For me Curtis’s works are valuable as they allude to framing my own context in the world. Also, as a researcher I enjoy Curtis’s human led based theories. Major events often shown as aftermaths from conversations, breakdowns in political friendships and conflicts of interests. I believe these methodologies of thinking are relevant to me and serve as an influence.
The Consolations of Philosophy (ISBN 0-140-27661-0)
Alain de Botton.
Many die hard readers of philosophy disregard de Botton’s work, passing it on account for the reductionist handling of complex ancient and contemporary philosophy. However as my core interest in not specifically philosophy
In this well intended text, most interesting to me is the appropriation of philosophy in a modern context.
Alain de Botton presents several modern problems we all face in secular society, and attempts to retrieve logic as a from respective philosophers such as Nietzsche and Socrates in order to console the reader.
I think the process of using philosophy in a re-appropriated context to help others is inspirational.
This is an attitude I want to transfer to illustration as I believe the novel as a form of technology is held in lesshigh esteem and potential handicaps the ideas from reaching their full potential as those who may benefited greatly from Alain de Botton’s teaching may not or may not have an interest in reading.

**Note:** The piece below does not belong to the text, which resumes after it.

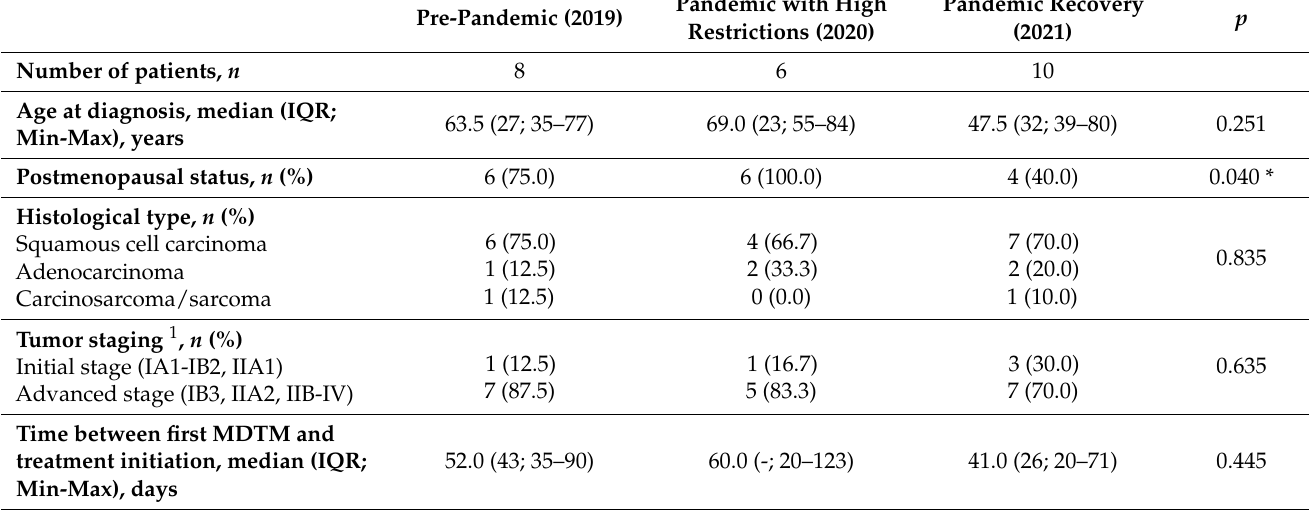
Table 3. Epidemiological, clinical and pathological patterns of patients diagnosed with cervical cancer ( n =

Akira – Feture animation film – Japan - 1988
Akira is a 1988 Japanese adult animescience fiction film directed by Katsuhiro Otomo, produced by Ryōhei Suzuki and Shunzō Katō, and written by Otomo and Izo Hashimoto, based on Otomo's manga of the same name.
In this video, the author analyses the use of light, and explains how these lights act as a motif for the film makers story telling.
Post WW2, because of the impact of the rapid technological industrialization, many feel that in effort to preserve japans identity. Akiras underlying themes refer to the uncomfortable nature of which modern japan clashes with its traditions. This is explored in more detail in the YouTube video provided. I particularly love how the environment in Akia is used to convey the sheer scale of Tokyo in a postmodern almost dystopian setting, and how the use of lighting. The neon lights are symbolic for the modernity of japan, as these where first used by tech companies such as Sony, and changed the visual landscape of japan.
WILL SELF ON THE DEATH OF FILM
Will Self provides a very interesting theses on film, its relationship to long form fiction.
I particularly find this talk interesting as Self discuses to medium of film, and literature and acknowledging these artefacts as technological items, and how through time their relevance may shift in importance through time.
I also enjoy Selfs capacity as a speaker, i find the fluid unscripted deliver makes his wrods more impactfull.
Library reading –
Alongside the recommended reading, these are some of the texts I have first begun reading to begin my future research.
I will go into further detail in future blog posts.
Illustration: A Theoretical and Contextual Perspective (9786612662140)
Philosophy and the Arts
Royal institute of philosophy lectures- VI
(a collection of essays, concerning pholiphy and art)
- a difficlut text, howver have proven very interesding.